You should be able to predict how much your rents will increase over time and project out your income in the future as MHP_Investor wisely suggested. This will let you create what/if scenarios regarding interest and cap rates to make reasonable guesses at what any given park will be worth in the future.
Although generally, I am a buy and hold investor, and like having income producing properties, I unloaded a large amount of property because, although net cash on cash return was increasing 5%yearly, the cap rates for selling were so ridiculously low, my net profit was so high, it was virtually impossible that rising rental rates would come close to increasing the value of the property to overcome the profit by selling at the cap rate being offered.

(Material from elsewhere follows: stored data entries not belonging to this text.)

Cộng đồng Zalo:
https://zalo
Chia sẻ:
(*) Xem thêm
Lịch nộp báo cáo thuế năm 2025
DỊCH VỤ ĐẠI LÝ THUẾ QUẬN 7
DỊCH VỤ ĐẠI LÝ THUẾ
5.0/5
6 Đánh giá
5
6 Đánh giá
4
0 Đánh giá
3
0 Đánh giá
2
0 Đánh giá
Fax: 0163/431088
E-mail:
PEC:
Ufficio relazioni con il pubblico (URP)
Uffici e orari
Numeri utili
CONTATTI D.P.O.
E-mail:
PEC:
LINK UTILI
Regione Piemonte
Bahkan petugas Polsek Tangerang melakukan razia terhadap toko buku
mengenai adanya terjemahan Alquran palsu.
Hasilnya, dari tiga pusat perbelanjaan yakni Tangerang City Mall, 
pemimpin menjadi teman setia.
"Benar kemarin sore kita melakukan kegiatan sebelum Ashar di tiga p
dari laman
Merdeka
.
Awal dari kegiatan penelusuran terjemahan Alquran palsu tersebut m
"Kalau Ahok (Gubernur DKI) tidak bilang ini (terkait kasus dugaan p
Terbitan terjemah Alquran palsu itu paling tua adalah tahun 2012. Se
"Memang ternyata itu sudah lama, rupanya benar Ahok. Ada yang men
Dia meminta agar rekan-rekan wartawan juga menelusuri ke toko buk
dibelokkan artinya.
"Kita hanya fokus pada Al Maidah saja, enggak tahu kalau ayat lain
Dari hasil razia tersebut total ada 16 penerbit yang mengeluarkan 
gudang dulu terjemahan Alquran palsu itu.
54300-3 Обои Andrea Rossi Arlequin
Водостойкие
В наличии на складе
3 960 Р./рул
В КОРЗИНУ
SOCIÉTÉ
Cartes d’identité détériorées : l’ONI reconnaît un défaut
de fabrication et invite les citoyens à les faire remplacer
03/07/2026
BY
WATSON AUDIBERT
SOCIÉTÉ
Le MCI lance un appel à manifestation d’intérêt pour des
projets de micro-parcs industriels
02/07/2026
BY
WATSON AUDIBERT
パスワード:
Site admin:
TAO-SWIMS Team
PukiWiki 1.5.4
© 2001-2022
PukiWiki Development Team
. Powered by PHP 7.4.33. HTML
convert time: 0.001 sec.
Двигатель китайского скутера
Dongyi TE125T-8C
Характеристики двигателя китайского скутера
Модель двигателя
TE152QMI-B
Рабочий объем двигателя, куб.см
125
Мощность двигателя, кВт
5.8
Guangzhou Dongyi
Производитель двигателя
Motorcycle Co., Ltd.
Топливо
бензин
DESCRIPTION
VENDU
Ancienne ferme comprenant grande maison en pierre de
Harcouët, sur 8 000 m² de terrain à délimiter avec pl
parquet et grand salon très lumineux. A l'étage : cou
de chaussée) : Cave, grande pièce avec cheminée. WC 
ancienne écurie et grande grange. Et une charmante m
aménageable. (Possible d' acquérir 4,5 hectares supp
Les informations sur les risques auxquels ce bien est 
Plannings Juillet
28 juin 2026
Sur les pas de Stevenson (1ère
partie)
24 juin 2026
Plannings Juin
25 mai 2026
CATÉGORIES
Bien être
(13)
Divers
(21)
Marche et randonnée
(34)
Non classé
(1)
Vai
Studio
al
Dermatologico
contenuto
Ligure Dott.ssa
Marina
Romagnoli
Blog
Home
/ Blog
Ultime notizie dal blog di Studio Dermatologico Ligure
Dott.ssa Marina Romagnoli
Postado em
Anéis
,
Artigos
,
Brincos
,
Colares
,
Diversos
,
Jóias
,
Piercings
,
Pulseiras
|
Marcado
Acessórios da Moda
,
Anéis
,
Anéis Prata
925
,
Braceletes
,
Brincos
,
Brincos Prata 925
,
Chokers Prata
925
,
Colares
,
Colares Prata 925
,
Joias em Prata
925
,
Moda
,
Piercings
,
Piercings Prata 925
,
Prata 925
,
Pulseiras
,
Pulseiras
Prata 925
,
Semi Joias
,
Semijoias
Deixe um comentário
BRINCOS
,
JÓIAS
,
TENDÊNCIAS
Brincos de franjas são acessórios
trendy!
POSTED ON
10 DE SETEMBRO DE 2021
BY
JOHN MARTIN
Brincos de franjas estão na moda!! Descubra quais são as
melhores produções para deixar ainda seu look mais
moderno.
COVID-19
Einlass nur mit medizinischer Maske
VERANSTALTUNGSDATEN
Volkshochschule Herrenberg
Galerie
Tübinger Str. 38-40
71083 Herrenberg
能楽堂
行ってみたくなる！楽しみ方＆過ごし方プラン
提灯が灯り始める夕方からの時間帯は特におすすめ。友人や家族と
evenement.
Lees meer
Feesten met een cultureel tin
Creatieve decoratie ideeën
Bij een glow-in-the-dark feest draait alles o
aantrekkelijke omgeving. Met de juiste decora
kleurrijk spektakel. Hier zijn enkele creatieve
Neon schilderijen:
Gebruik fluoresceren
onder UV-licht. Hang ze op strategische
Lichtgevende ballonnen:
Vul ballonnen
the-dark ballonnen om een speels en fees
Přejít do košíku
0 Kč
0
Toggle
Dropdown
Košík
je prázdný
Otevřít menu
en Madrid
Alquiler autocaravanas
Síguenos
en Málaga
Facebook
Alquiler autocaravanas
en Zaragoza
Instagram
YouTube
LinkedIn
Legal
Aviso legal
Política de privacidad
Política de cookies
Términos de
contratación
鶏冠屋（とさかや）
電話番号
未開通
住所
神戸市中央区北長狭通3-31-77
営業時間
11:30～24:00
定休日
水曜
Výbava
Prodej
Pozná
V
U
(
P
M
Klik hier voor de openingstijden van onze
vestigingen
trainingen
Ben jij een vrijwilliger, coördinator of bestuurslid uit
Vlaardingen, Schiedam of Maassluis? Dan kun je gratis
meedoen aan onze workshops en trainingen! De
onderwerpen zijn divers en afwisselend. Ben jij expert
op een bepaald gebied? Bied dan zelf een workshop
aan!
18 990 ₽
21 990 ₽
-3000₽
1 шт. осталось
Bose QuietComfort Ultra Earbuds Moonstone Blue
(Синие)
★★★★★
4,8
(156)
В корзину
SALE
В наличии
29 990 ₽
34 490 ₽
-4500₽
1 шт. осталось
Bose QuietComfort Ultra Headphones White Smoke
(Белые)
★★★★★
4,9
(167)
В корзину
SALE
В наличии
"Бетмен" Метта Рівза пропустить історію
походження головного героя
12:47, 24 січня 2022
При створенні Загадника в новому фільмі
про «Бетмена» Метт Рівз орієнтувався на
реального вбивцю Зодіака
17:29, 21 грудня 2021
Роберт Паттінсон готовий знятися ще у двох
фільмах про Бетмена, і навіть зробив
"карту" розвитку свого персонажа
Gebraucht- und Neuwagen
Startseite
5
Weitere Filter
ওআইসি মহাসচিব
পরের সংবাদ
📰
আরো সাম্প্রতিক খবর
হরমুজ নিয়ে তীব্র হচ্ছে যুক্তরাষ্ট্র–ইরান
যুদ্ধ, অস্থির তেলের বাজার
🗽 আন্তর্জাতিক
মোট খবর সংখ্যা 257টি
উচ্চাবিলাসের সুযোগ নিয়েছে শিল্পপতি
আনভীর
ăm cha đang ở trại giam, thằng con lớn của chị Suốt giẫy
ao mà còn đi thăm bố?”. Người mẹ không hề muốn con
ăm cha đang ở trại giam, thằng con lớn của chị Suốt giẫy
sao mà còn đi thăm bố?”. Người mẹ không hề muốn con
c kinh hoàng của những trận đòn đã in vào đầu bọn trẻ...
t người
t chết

I continue to be bullish on parks at what I feel are true 9 and 10 cap rates, especially if they have significant upside. I am not a buyer at a 7-8 cap unless I can see significant upside that will increase the value more than what might be lost with cap rates reverting to more standard norms as interest rates rise. If a person has parks that are full with rental rates at or near market max and ready to sell, now is a great time to be a seller. Just reading today's Wall Street Journal article regarding the GOP proposal to eliminate the interest deduction should be enough to give any real estate investor some increased level of concern about predictability on their investments total returns after taxes. Gringorick has good reason for concern. I am sure that less cautious, overzealous investors will get hurt by rising interests rates due to paying to much for their properties.